* ARTIGO:
■ ■ ■

Bento XVI tinha muitos inimigos, inclusive dentro da Igreja. Antes de tudo, a sua eleição foi obstaculizada pelo denominado “grupo” de St. Gallen. Os eclesiásticos de alto nível convidados pelo bispo de St. Gallen, na Suíça (entre os quais os cardeais Martini, Silvestrini, Murphy-O’Connor e Danneels), que queriam a Igreja “aberta” e criticavam a Igreja durante a última fase do pontificado de João Paulo II. O seu alvo foi primeiro que todos o prefeito da Congregação para a Doutrina da Fé, Ratzinger, porque, segundo eles, exercia uma influência centralizadora e conservadora. Como se não bastasse, também na sua pátria muitos católicos e bispos alemães criticavam abertamente o papa («na Alemanha algumas pessoas procuram desde sempre destruir-me», disse o papa emérito num livro-entrevista). Como é que Bento XVI reagia a estes ataques e às críticas?
Permanecia no seu lugar. Não se descompunha. Continuava a sua política eclesiástica. Como soubemos das palavras do próprio cardeal Danneels e da sua biografia autorizada, existia uma rede de cardeais e bispos que se reuniam para promover a sua agenda eclesial. Ratzinger nunca teve uma sua rede/estrutura, nem se preocupou em criar uma. Como teólogo que era, tinha uma clara consciência da obra de Deus na Igreja e no mundo, pelo que estas dinâmicas muito humanas não o interessavam particularmente. Conhecia as críticas, estava consciente dos ataques, e a sua resposta era ao nível das argumentações, e não de uma política de repressão. Ele queria convencer, e não impor. Aqui surge uma característica de Ratzinger, que é ao mesmo tempo a força e a fraqueza do seu pontificado.

■ ■ ■

* LISTAGEM DE DADOS:
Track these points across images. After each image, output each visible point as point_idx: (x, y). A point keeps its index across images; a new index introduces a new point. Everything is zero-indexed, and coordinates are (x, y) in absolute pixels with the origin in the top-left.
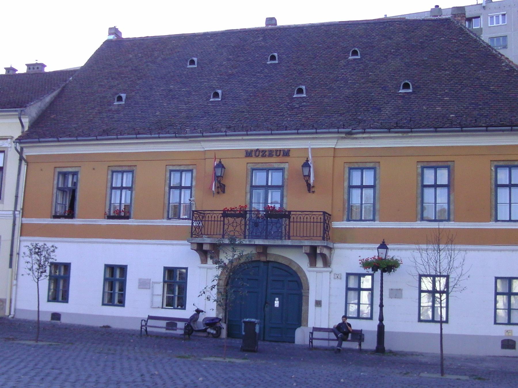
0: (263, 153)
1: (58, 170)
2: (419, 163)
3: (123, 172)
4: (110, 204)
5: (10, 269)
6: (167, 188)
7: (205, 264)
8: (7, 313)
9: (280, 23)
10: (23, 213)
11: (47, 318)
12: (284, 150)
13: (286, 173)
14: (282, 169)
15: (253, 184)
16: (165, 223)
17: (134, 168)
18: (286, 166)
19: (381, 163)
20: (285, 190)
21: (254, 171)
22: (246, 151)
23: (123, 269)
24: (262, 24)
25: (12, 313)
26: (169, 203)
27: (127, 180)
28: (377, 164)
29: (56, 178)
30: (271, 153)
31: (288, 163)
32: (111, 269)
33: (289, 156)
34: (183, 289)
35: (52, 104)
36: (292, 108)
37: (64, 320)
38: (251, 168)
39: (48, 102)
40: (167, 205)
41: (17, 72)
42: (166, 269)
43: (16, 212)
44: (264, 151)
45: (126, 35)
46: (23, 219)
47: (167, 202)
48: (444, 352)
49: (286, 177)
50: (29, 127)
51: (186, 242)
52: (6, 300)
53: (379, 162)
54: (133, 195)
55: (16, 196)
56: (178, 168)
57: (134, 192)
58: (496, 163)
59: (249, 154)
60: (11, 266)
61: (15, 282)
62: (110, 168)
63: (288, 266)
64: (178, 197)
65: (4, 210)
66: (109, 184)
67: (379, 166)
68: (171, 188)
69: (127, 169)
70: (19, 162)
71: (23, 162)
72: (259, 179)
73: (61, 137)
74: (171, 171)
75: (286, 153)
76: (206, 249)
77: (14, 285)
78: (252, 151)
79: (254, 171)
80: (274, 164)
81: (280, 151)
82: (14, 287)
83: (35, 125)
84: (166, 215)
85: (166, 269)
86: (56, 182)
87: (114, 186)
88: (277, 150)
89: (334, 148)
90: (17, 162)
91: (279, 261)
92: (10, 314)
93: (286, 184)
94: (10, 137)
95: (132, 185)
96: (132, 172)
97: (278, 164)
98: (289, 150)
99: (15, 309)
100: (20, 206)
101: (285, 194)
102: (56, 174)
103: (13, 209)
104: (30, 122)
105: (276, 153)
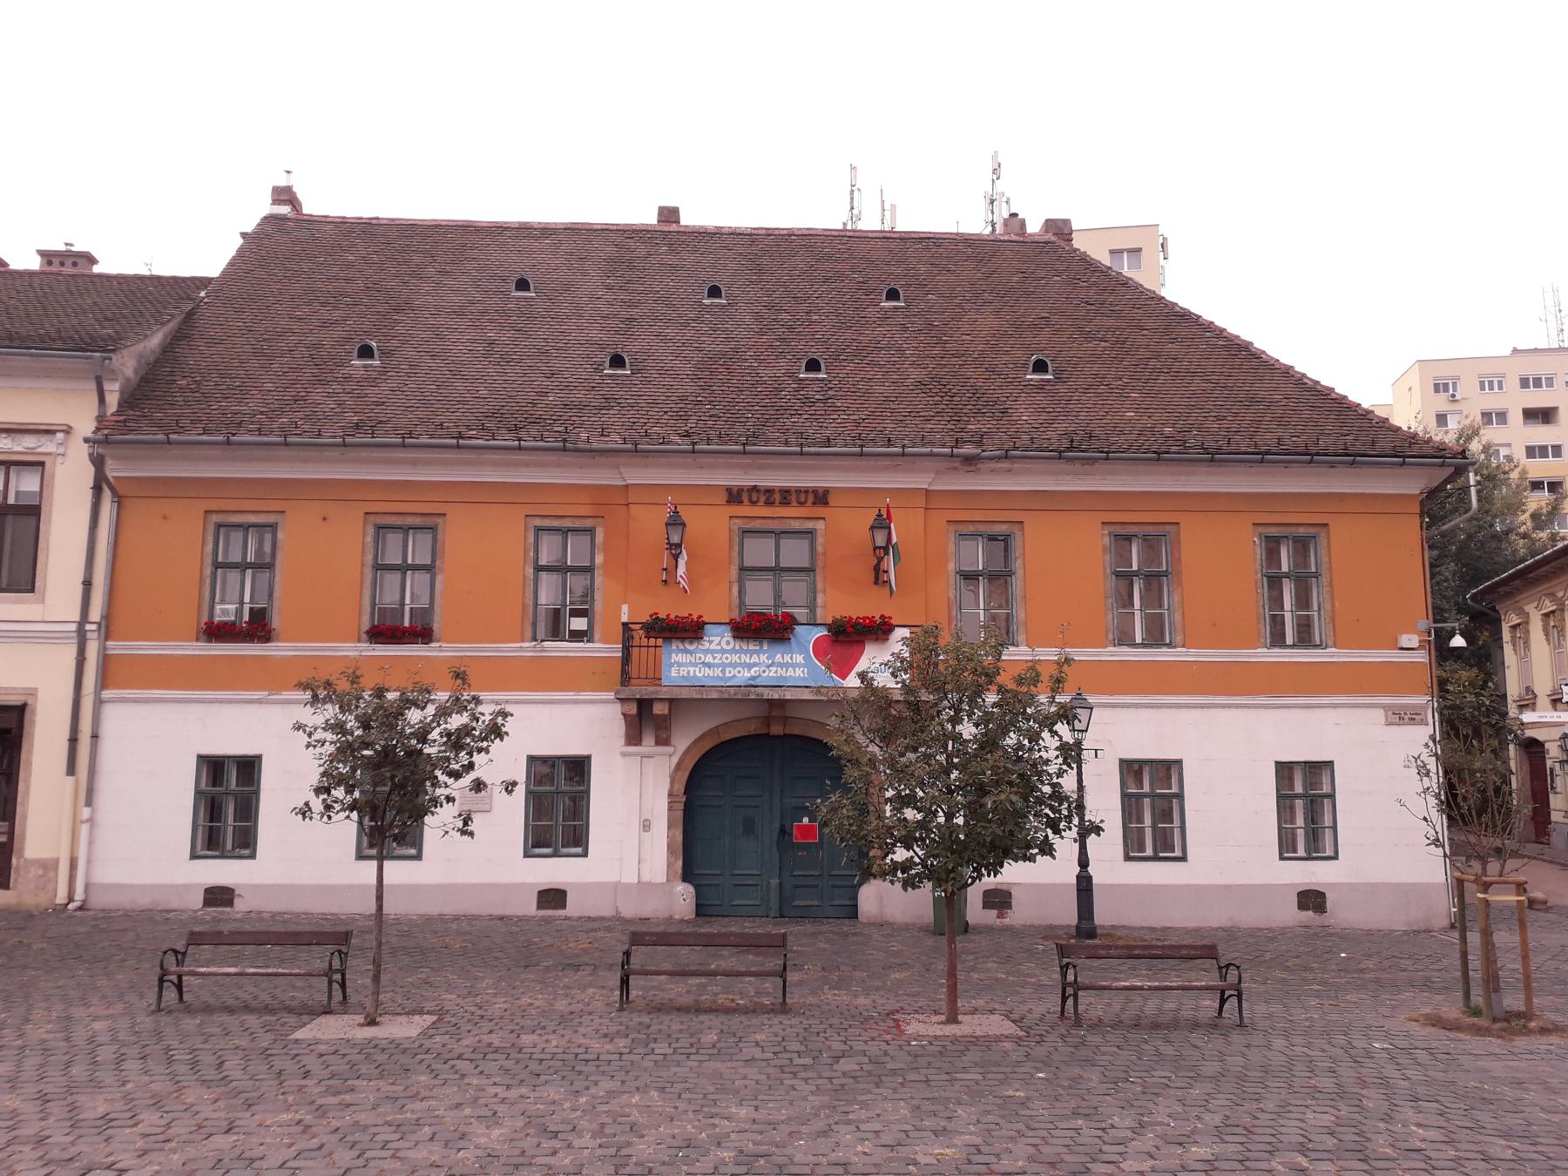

■ ■ ■

* COMPLETE O SEGUINTE:
A. Responda a estas perguntas com base no texto sobre Bento XVI:
(i) Quem convidou os eclesiásticos de alto nível do grupo de St. Gallen?
(ii) Segundo esse grupo, que tipo de influência exercia Ratzinger como prefeito da Congregação para a Doutrina da Fé?
(iii) A que nível se situava a resposta de Ratzinger às críticas?
B. Indique se cada afirmação está de acordo com o texto sobre Bento XVI. Responda sim ou não e cite as palavras do texto que o determinam.
(i) Ratzinger criou uma rede própria de cardeais e bispos.
(ii) O grupo de St. Gallen queria uma Igreja "aberta".
(iii) Ratzinger procurava impor as suas posições em vez de convencer.
C. Retome o texto sobre Bento XVI a partir da última frase apresentada.

* RESULTADOS DAS TAREFAS:
A.
(i) O bispo de St. Gallen, na Suíça.
(ii) Uma influência centralizadora e conservadora.
(iii) Ao nível das argumentações, e não de uma política de repressão.

B.
(i) Não: «Ratzinger nunca teve uma sua rede/estrutura, nem se preocupou em criar uma.»
(ii) Sim: «que queriam a Igreja “aberta”»
(iii) Não: «Ele queria convencer, e não impor.»

C.
O papa que muitas vezes era apresentado como “conservador” fez um gesto “revolucionário”: a renúncia ao pontificado. D. Georg Gänswein, ao comentar essa renúncia, afirmou: «A partir da eleição de Francisco, a 13 de março de 2013, não há dois papas, mas de facto um ministério alargado – com um membro ativo e um outro membro contemplativo». Como interpreta estas palavras do secretário do papa emérito?
O arcebispo Gänswein quis reiterar que há um só papa, e ao mesmo tempo procurou explicar a novidade da situação. Não foi compreendido, e as suas palavras foram extrapoladas, cortadas, não citadas integralmente. Há sempre quem procure criar confusão. Na realidade, Gänswein, ao reiterar a unicidade do governo papal, tentou apresentar uma reflexão teológica sobre a renúncia, empregando uma linguagem analógica sobre o ministério petrino “alargado”, na interior do qual faziam parte – segundo o próprio Gänswein – dois biógrafos de Bento XVI, Peter Seewald e eu próprio, e ainda outros. Portanto este ministério “alargado” não parece muito perigoso no momento em que nele se incluem simples estudiosos. Nem todos prestaram atenção à integralidade do discurso. Não houve vontade de compreender.
O papa teólogo deixou a herança extraordinária do seu magistério: dezasseis volumes de ensinamentos e também três livros sobre Jesus de Nazaré. Hoje verifica-se um renovado interesse pelos escritos de Bento XVI. Porquê?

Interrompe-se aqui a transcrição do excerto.